_TASK TO CARRY OUT:_
Keep the images out while you set down the data exactly.

_THE DATA:_
------------------------------------

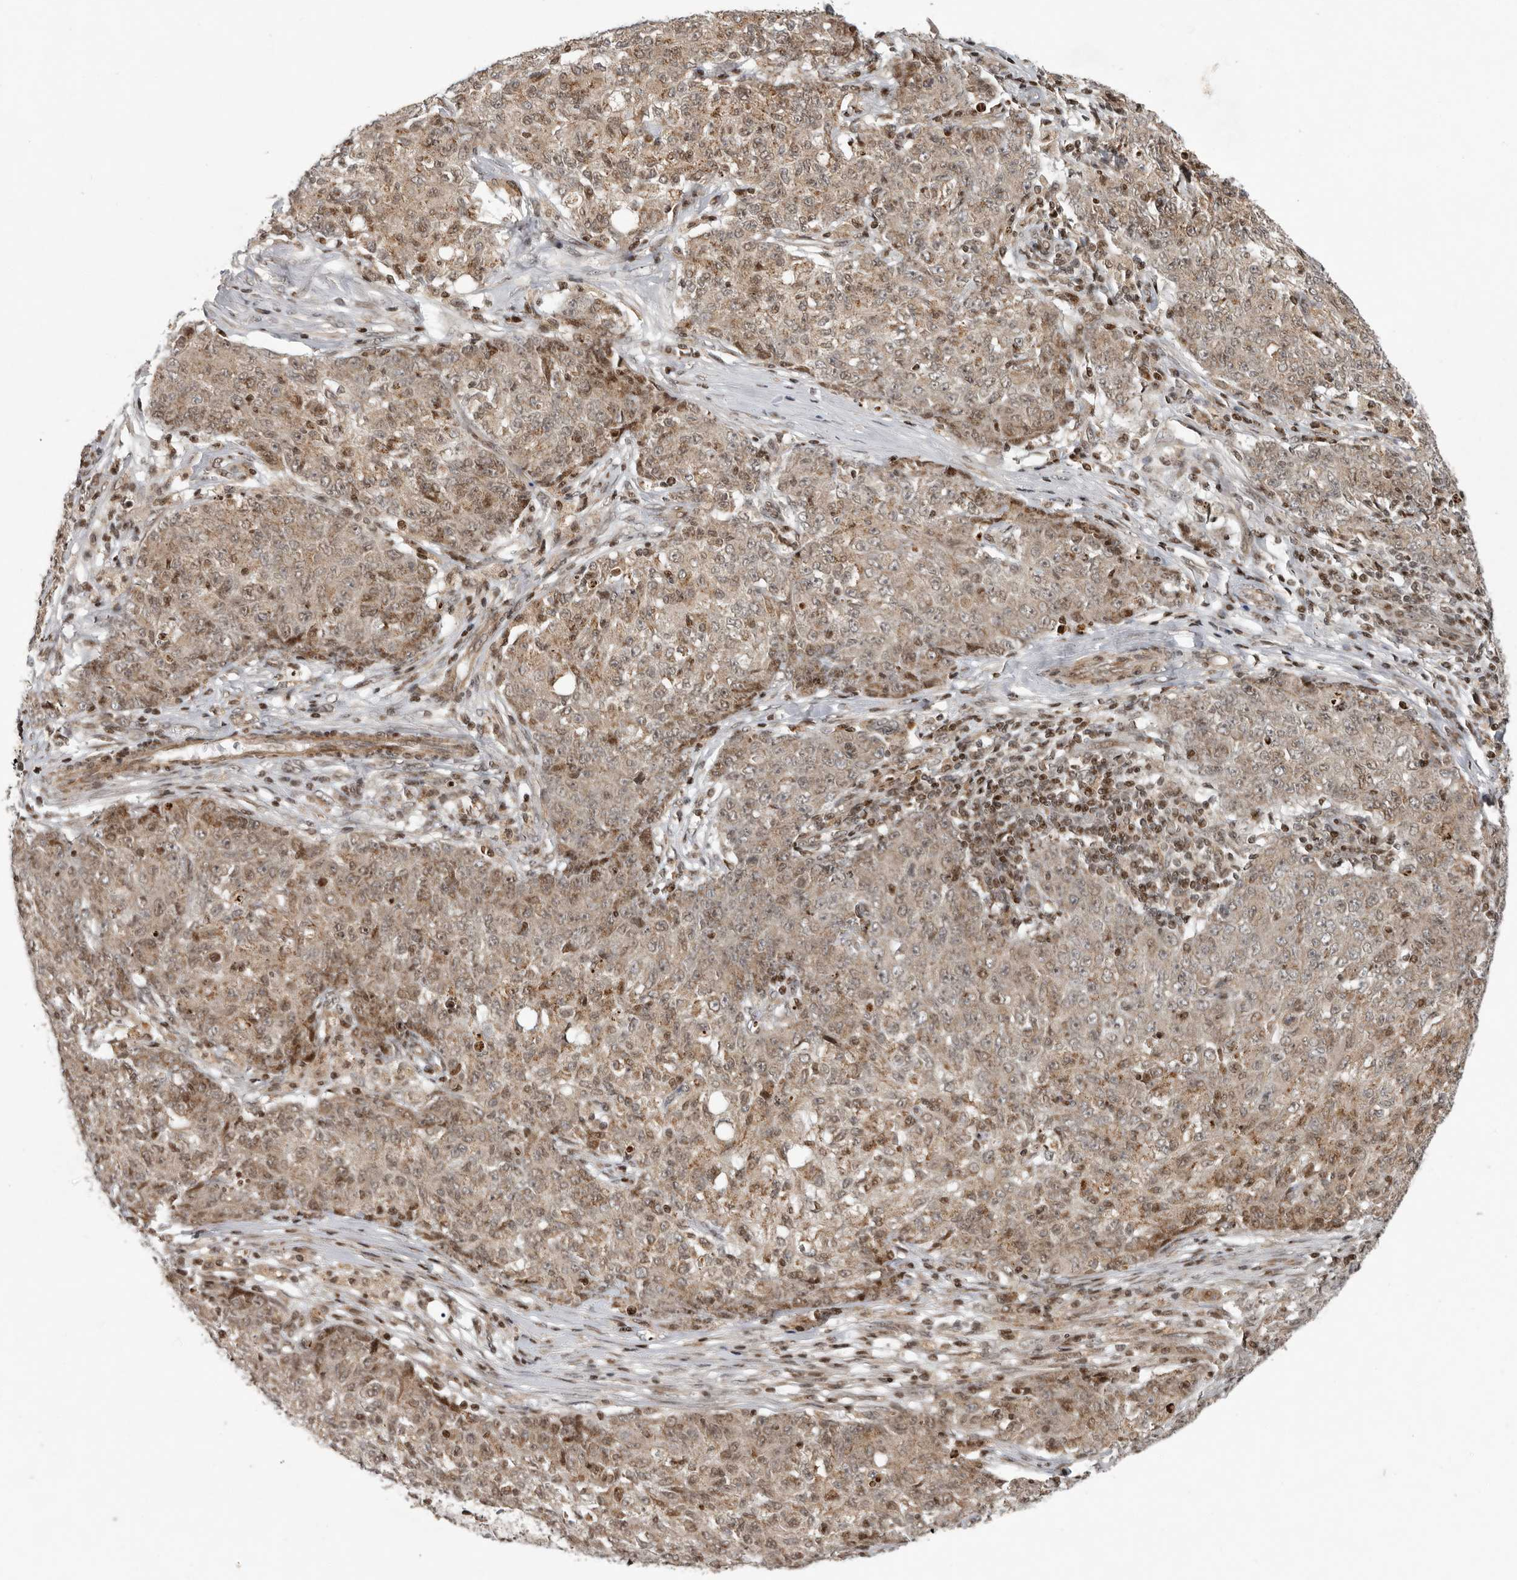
{"staining": {"intensity": "moderate", "quantity": ">75%", "location": "cytoplasmic/membranous,nuclear"}, "tissue": "ovarian cancer", "cell_type": "Tumor cells", "image_type": "cancer", "snomed": [{"axis": "morphology", "description": "Carcinoma, endometroid"}, {"axis": "topography", "description": "Ovary"}], "caption": "Immunohistochemical staining of ovarian endometroid carcinoma shows moderate cytoplasmic/membranous and nuclear protein staining in approximately >75% of tumor cells. (brown staining indicates protein expression, while blue staining denotes nuclei).", "gene": "RABIF", "patient": {"sex": "female", "age": 42}}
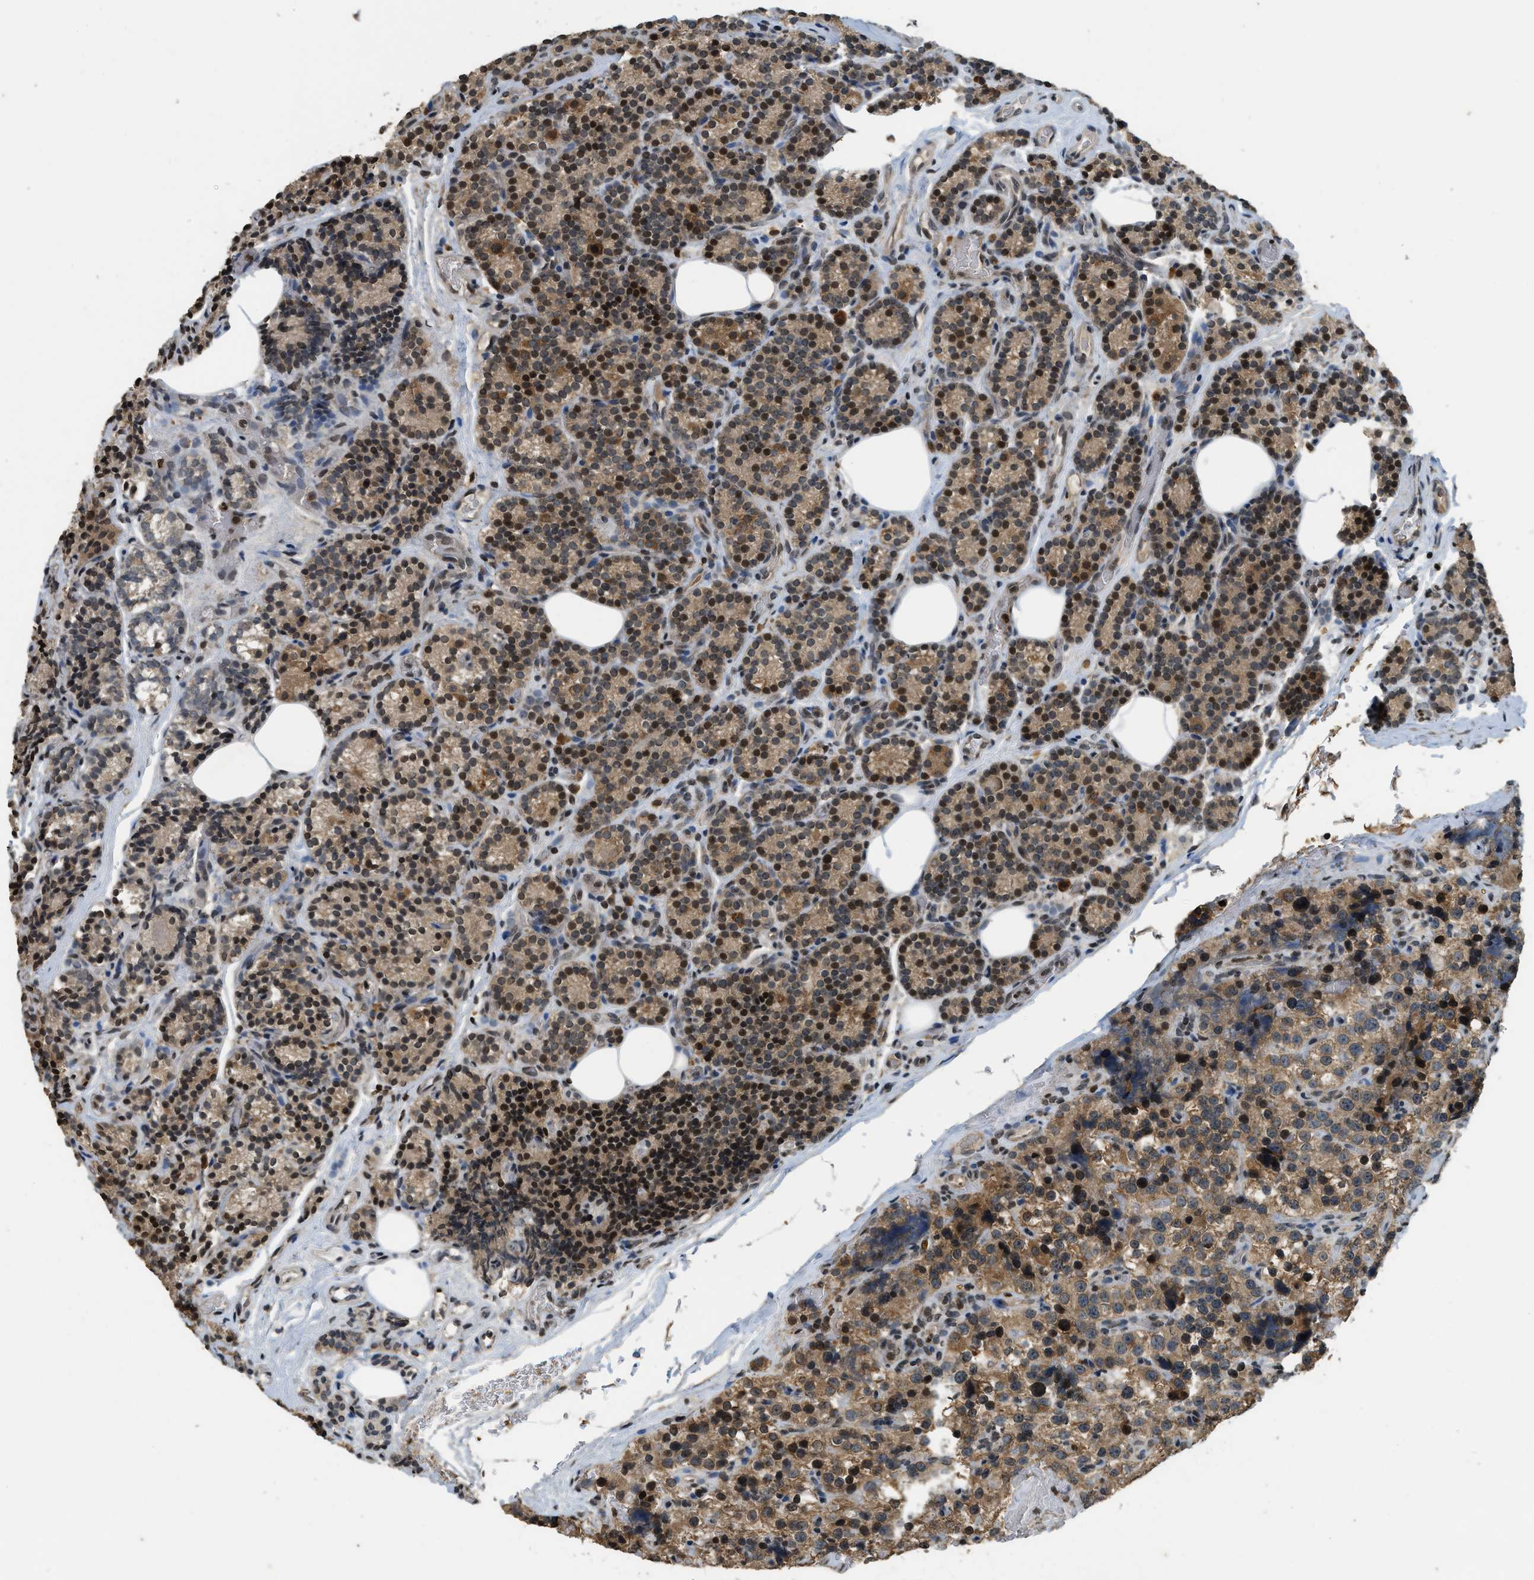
{"staining": {"intensity": "strong", "quantity": "25%-75%", "location": "cytoplasmic/membranous,nuclear"}, "tissue": "parathyroid gland", "cell_type": "Glandular cells", "image_type": "normal", "snomed": [{"axis": "morphology", "description": "Normal tissue, NOS"}, {"axis": "morphology", "description": "Adenoma, NOS"}, {"axis": "topography", "description": "Parathyroid gland"}], "caption": "Immunohistochemical staining of benign parathyroid gland displays strong cytoplasmic/membranous,nuclear protein expression in approximately 25%-75% of glandular cells. The staining was performed using DAB to visualize the protein expression in brown, while the nuclei were stained in blue with hematoxylin (Magnification: 20x).", "gene": "SIAH1", "patient": {"sex": "female", "age": 51}}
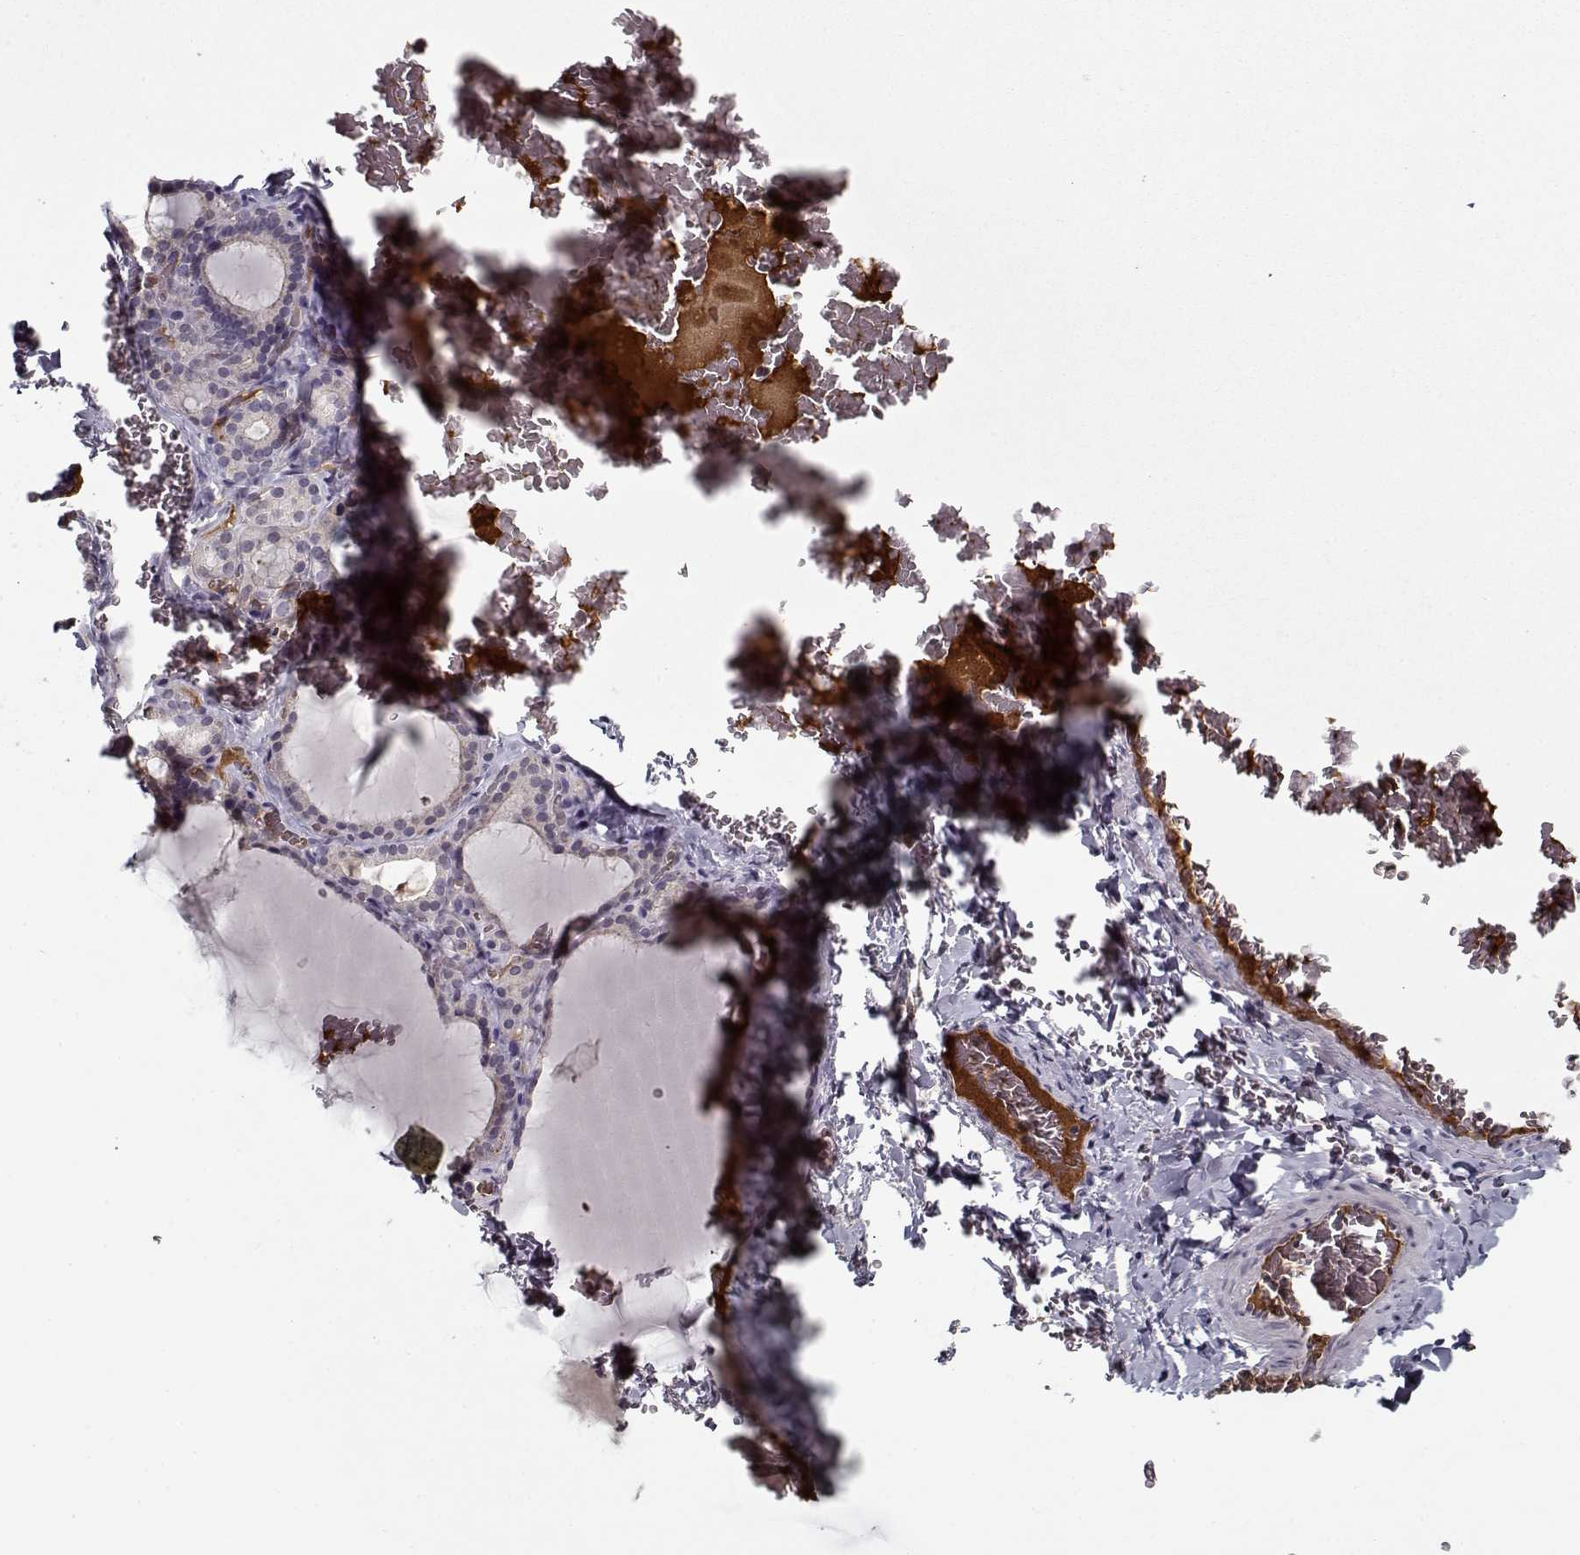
{"staining": {"intensity": "negative", "quantity": "none", "location": "none"}, "tissue": "thyroid gland", "cell_type": "Glandular cells", "image_type": "normal", "snomed": [{"axis": "morphology", "description": "Normal tissue, NOS"}, {"axis": "morphology", "description": "Hyperplasia, NOS"}, {"axis": "topography", "description": "Thyroid gland"}], "caption": "Thyroid gland was stained to show a protein in brown. There is no significant positivity in glandular cells. (DAB (3,3'-diaminobenzidine) immunohistochemistry, high magnification).", "gene": "AFM", "patient": {"sex": "female", "age": 27}}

------------------------------------

_OUTPUT OF THE TASK:_
{"staining": {"intensity": "moderate", "quantity": ">75%", "location": "cytoplasmic/membranous,nuclear"}, "tissue": "ovarian cancer", "cell_type": "Tumor cells", "image_type": "cancer", "snomed": [{"axis": "morphology", "description": "Carcinoma, endometroid"}, {"axis": "topography", "description": "Ovary"}], "caption": "Immunohistochemical staining of ovarian endometroid carcinoma shows moderate cytoplasmic/membranous and nuclear protein staining in approximately >75% of tumor cells. (brown staining indicates protein expression, while blue staining denotes nuclei).", "gene": "RABIF", "patient": {"sex": "female", "age": 42}}
{"staining": {"intensity": "strong", "quantity": "25%-75%", "location": "cytoplasmic/membranous,nuclear"}, "tissue": "parathyroid gland", "cell_type": "Glandular cells", "image_type": "normal", "snomed": [{"axis": "morphology", "description": "Normal tissue, NOS"}, {"axis": "morphology", "description": "Adenoma, NOS"}, {"axis": "topography", "description": "Parathyroid gland"}], "caption": "Immunohistochemical staining of benign parathyroid gland displays strong cytoplasmic/membranous,nuclear protein expression in approximately 25%-75% of glandular cells. The staining was performed using DAB to visualize the protein expression in brown, while the nuclei were stained in blue with hematoxylin (Magnification: 20x).", "gene": "SIAH1", "patient": {"sex": "female", "age": 51}}
{"staining": {"intensity": "negative", "quantity": "none", "location": "none"}, "tissue": "thyroid gland", "cell_type": "Glandular cells", "image_type": "normal", "snomed": [{"axis": "morphology", "description": "Normal tissue, NOS"}, {"axis": "morphology", "description": "Hyperplasia, NOS"}, {"axis": "topography", "description": "Thyroid gland"}], "caption": "Thyroid gland was stained to show a protein in brown. There is no significant positivity in glandular cells. (DAB (3,3'-diaminobenzidine) immunohistochemistry, high magnification).", "gene": "AFM", "patient": {"sex": "female", "age": 27}}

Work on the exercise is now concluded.